▶エルヴィスが世界に放つ愛と平和のメッセージ(高22期 加藤 麻貴子)

5月末エルヴィス・プレスリーの研究家の前田絢子フェリス女学院大学名誉教授の講演を聞く機会がありました。80名定員の会場は往年のプレスリーファンと思われる年配の方たちで満席となりました。前田教授は現代アメリカ文学・文化特にアメリカ南部研究が専門でエルヴィス・プレスリーの研究家としても知られ、1998年にミシシッピ大学で開催されたエルヴィス世界会議にゲスト・スピーカーとして招かれています。

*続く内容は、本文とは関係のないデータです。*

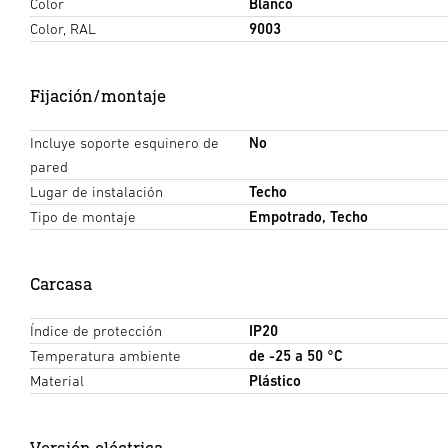
Color
Blanco
Color, RAL
9003
Fijación/montaje
Incluye soporte esquinero de
No
pared
Lugar de instalación
Techo
Tipo de montaje
Empotrado, Techo
Carcasa
Índice de protección
IP20
Temperatura ambiente
de -25 a 50 °C
Material
Plástico
Versión eléctrica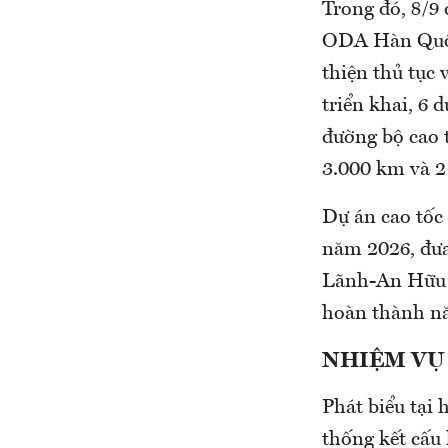
Trong đó, 8/9
ODA Hàn Quốc
thiện thủ tục
triển khai, 6
đường bộ cao 
3.000 km và 2
Dự án cao tốc
năm 2026, đưa
Lãnh-An Hữu (
hoàn thành n
NHIỆM VỤ
Phát biểu tại
thống kết cấu 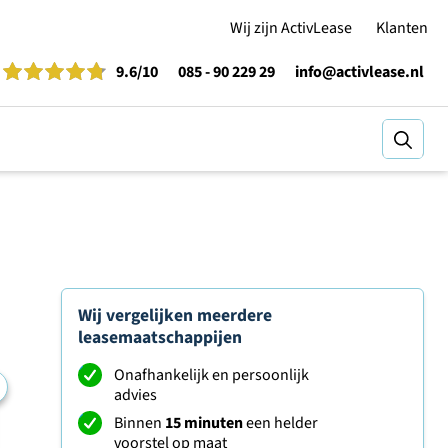
Wij zijn ActivLease
Klanten
9.6
/10
085 - 90 229 29
info@activlease.nl
Zoeke
Wij vergelijken meerdere
leasemaatschappijen
Onafhankelijk en persoonlijk
advies
Binnen
15 minuten
een helder
voorstel op maat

主な著書には「エルヴィス、最後のアメリカン・ヒーロー」(角川選書) や「エルヴィス雑学ノート」(ダイヤモンド社) などがあります。主な訳書はビート・ダニエル著「失われた革命」や2000年に発売されたマイケル・T・バートランド著の「エルヴィスが社会を動かした 原題『Race Rock and Elvis』 」(いずれも青土社)を出版しています。

以下講演内容です。

バートランドが2000年に執筆した著書「エルヴィスが社会を動かした」の中で 1954年5月17日にアメリカ合衆国最高裁判所が下した公立学校における人種分離を違憲としたブラウン判決と同年7月に誕生したロックンロールを歴史的相関性の中でとらえエルヴィスの音楽活動を戦後の社会構造の巨大なエネルギーとして分析した。

その分析を踏襲してバズ・ラーマンは2022年映画「Elvis」を製作し1956年7月4日独立記念日のメンフィスの二つの出来事を象徴的に対照的なシーンとして映し出している。一つはメンフィスのオヴァートン・パークでミシシッピ選出上院議員、人種差別主義者ジェイムズ・イーストランドがブラウン判決とロックンロール批判を演説しているシーン。同じ日その公園から西に2マイルの野球場ラスウッド・パークで開かれたチャリティコンサートでエルヴィスが「Trouble」を歌っているシーン。実際には「Heartbreak Hotel」や[Hound Dog]などであったがより高い効果を狙って曲は入れ替えられている。

映画のクライマックスは1968年の特別テレビ番組の「エルヴィス~68年カムバック・スペシャル」で歌われた「If I Can Dream」 その年の4月4日にメンフィスで暗殺されたキング牧師に対する哀悼の歌だった。

以上が講演の骨子で適時に映像を使用して彼の歌うシーンを挿入し内容の濃い講演でした。
聴衆の中には毎年メンフィスの彼のコンサートに出かけたという素敵なご婦人もいました。日本では「ドーナッツ」の食べ過ぎが彼の死因であると確定情報のように流布されて憤ったという人もおり 講師も聴衆もエルヴィス愛に溢れた人で埋められた会場でした。

▶エルヴィスが世界に放つ愛と平和のメッセージ(高22期 加藤 麻貴子)” に対して4件のコメントがあります。

  1. 加藤麻貴子 より:

    廣瀬さん、エルヴィスの写真と「Love Me Tender」を追加してくださってありがとうございます。

    1. 廣瀬隆夫 より:

      久しぶりに、プレスリーの歌を聴きましたが良いですね。キング牧師の哀悼歌を歌っているとは知りませんでした。ご紹介ありがとうございました。ハートブレークホテルも追加しました。

  2. 高橋揚一(高22期6組大西昭先生学級) より:

    プレスリーは赤ん坊の頃から母親に抱かれて教会に行っていたそうです。
    ロックンロールやバラードにも良い曲は多くありますが、ゴスペルは最高です。
    特に下記5曲が好きです。

    If We Never Meet Again
    In the Garden
    Working on the Building
    What a Friend We Have in Jesus
    Amazing Grace

  3. 加藤麻貴子 より:

    高橋揚一さま、ゴスペルの追加ありがとうございます。